[Consignes]:
**A)** Recopiez mot pour mot le passage du texte fourni qui commence aux mots « Emmanuel Macron a fait » et s'arrête après les mots « rapport à l’histoire. ».
**B)** D'après le texte fourni, quel historien de la IIIe République y est qualifié d'« instituteur national » ?

[Texte fourni]:
Tribune libre publiée sur le site internet du quotidien La Croix.
Des formules provocantes.
Emmanuel Macron a fait de l’histoire l’un des leviers d’une campagne en quête de consensus national. Dans une France « éclatée façon puzzle », il a voulu tenir compte de toutes les souffrances du passé, au risque de formules trop provocantes sur la colonisation « crime contre l’humanité » ou une « culture française » invisible. Au-delà des couleurs multicolores et changeantes de ses discours, Emmanuel Macron a porté une vision à la fois cohérente et insatisfaisante de ce que devrait être notre rapport à l’histoire.
« consolider l’appartenance et la réconciliation des appartenances à la Nation ».
En marche vers un récit national unificateur ?
Le candidat a dit son désir de renouer « un fil historique ». S’étant mis en marche sur les pas d’historiens de la IIIe république comme Ernest Lavisse, « l’instituteur national », Il veut la « réconciliation des mémoires » par l’appel à des figures historiques variées.
L’ouverture post moderne.
En ne montrant pas comment relier des figures, Emmanuel Macron assume un certain éclatement mémoriel. Il se réjouit en effet d’appartenir à « un temps [où] tout est à reconsidérer » après la fin des grands messianisme politiques. Sa méthode est post moderne quand il veut aboutir à « une véritable histoire universelle convoquant tous les modèles et tous les phénomènes ». En acceptant le « débat critique dans ce qu’il a de plus complet et d’exigeant et de plus acerbe ».
Une vision émotionnelle.
C’est en enfant d’un siècle très émotionnel qu’Emmanuel Macron a voulu « d’une même main reconnaître la souffrance des harkis et des pieds noirs, et reconnaître celle des colonisés ». C’est en « bon élève » qu’il pense se sortir du scandale né de la concurrence des larmes. En « paraphrasant la formule du général de Gaulle aux partisans de l’Algérie française : -Je vous ai compris-. », il a ravivé des blessures anciennes. Il a aussi pratiqué une forme de marketing mémoriel ciblé. L’histoire lui a permis de traduire en symboles ses thèmes de campagne.

[Lignes fournies]:
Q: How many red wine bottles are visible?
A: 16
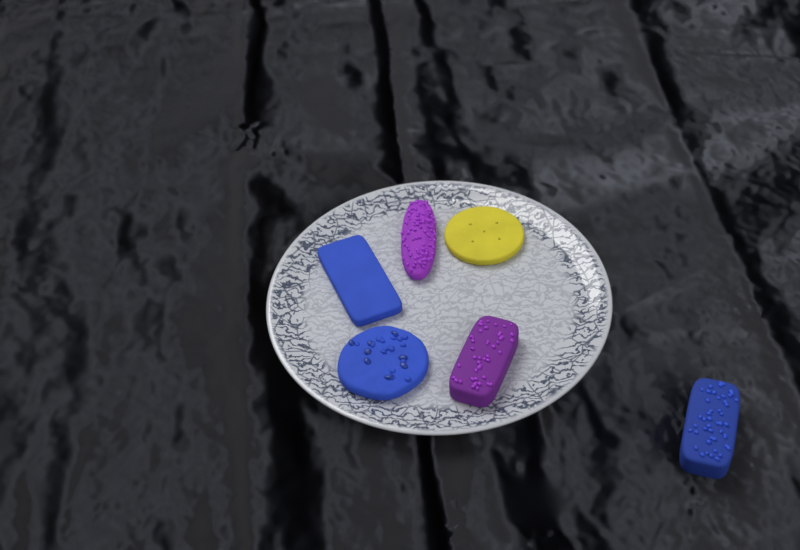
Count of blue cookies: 3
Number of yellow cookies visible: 1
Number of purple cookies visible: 2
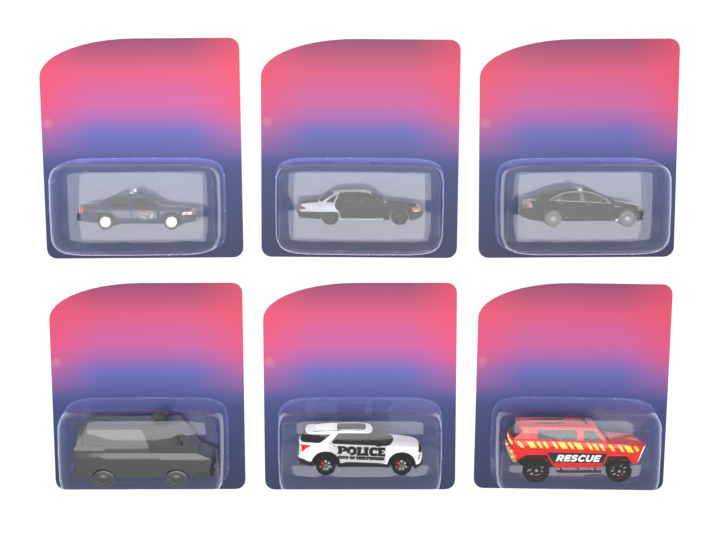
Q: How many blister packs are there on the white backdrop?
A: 6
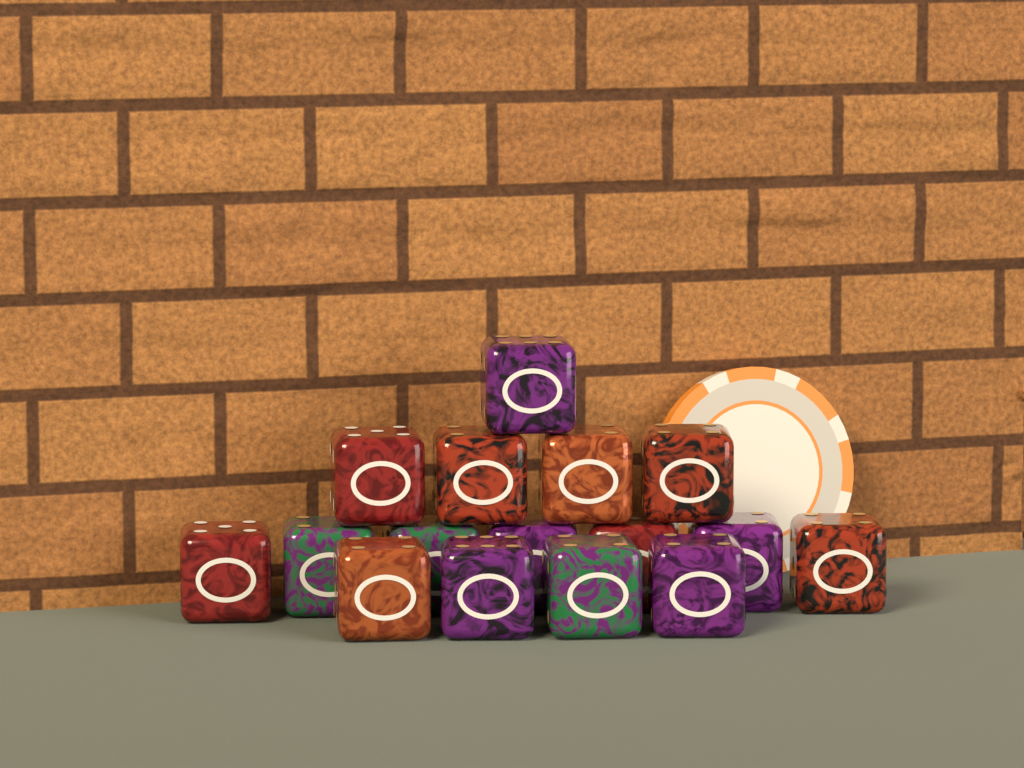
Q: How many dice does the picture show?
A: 16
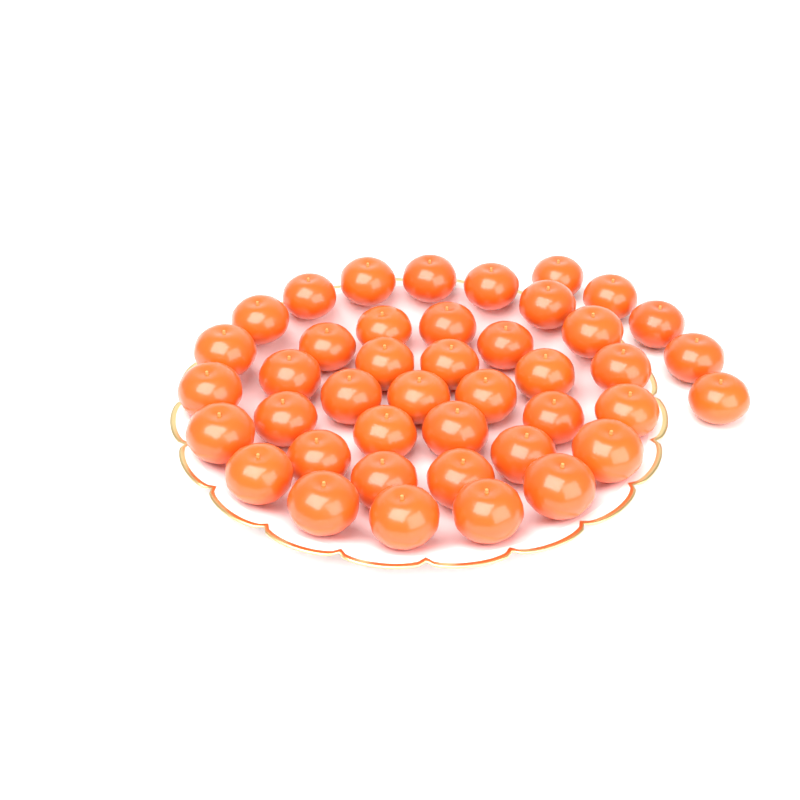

[Réponses par consigne]:
**A)**
Emmanuel Macron a fait de l’histoire l’un des leviers d’une campagne en quête de consensus national. Dans une France « éclatée façon puzzle », il a voulu tenir compte de toutes les souffrances du passé, au risque de formules trop provocantes sur la colonisation « crime contre l’humanité » ou une « culture française » invisible. Au-delà des couleurs multicolores et changeantes de ses discours, Emmanuel Macron a porté une vision à la fois cohérente et insatisfaisante de ce que devrait être notre rapport à l’histoire.

**B)** Ernest Lavisse.